==== Recorded information ====

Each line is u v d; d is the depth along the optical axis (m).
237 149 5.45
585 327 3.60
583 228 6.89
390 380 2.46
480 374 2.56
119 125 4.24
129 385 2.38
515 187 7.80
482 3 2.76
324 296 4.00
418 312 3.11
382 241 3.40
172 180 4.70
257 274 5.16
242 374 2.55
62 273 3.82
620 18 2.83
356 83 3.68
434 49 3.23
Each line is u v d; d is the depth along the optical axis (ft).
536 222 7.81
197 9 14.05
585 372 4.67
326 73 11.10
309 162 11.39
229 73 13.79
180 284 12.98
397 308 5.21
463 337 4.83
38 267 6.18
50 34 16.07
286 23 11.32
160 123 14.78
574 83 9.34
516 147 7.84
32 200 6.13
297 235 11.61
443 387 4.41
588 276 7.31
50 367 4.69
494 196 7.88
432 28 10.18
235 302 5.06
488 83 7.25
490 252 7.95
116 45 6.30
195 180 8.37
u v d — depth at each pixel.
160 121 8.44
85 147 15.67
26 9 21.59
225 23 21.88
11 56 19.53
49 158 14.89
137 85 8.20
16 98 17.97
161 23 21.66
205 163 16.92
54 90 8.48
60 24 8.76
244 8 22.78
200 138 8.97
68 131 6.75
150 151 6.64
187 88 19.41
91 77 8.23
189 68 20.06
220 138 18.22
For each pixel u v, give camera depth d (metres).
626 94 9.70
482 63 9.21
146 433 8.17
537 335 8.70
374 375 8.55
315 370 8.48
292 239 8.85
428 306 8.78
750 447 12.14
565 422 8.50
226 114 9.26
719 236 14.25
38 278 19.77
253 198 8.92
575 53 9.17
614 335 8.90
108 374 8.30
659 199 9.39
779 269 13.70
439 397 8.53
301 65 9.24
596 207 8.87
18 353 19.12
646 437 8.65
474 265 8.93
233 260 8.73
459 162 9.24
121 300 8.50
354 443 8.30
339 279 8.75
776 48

====

What the task asks
Beginning with the line that contains "482 63 9.21" and ending with the last line of the data above, return those lines exactly and nothing else.

Written solution
482 63 9.21
146 433 8.17
537 335 8.70
374 375 8.55
315 370 8.48
292 239 8.85
428 306 8.78
750 447 12.14
565 422 8.50
226 114 9.26
719 236 14.25
38 278 19.77
253 198 8.92
575 53 9.17
614 335 8.90
108 374 8.30
659 199 9.39
779 269 13.70
439 397 8.53
301 65 9.24
596 207 8.87
18 353 19.12
646 437 8.65
474 265 8.93
233 260 8.73
459 162 9.24
121 300 8.50
354 443 8.30
339 279 8.75
776 48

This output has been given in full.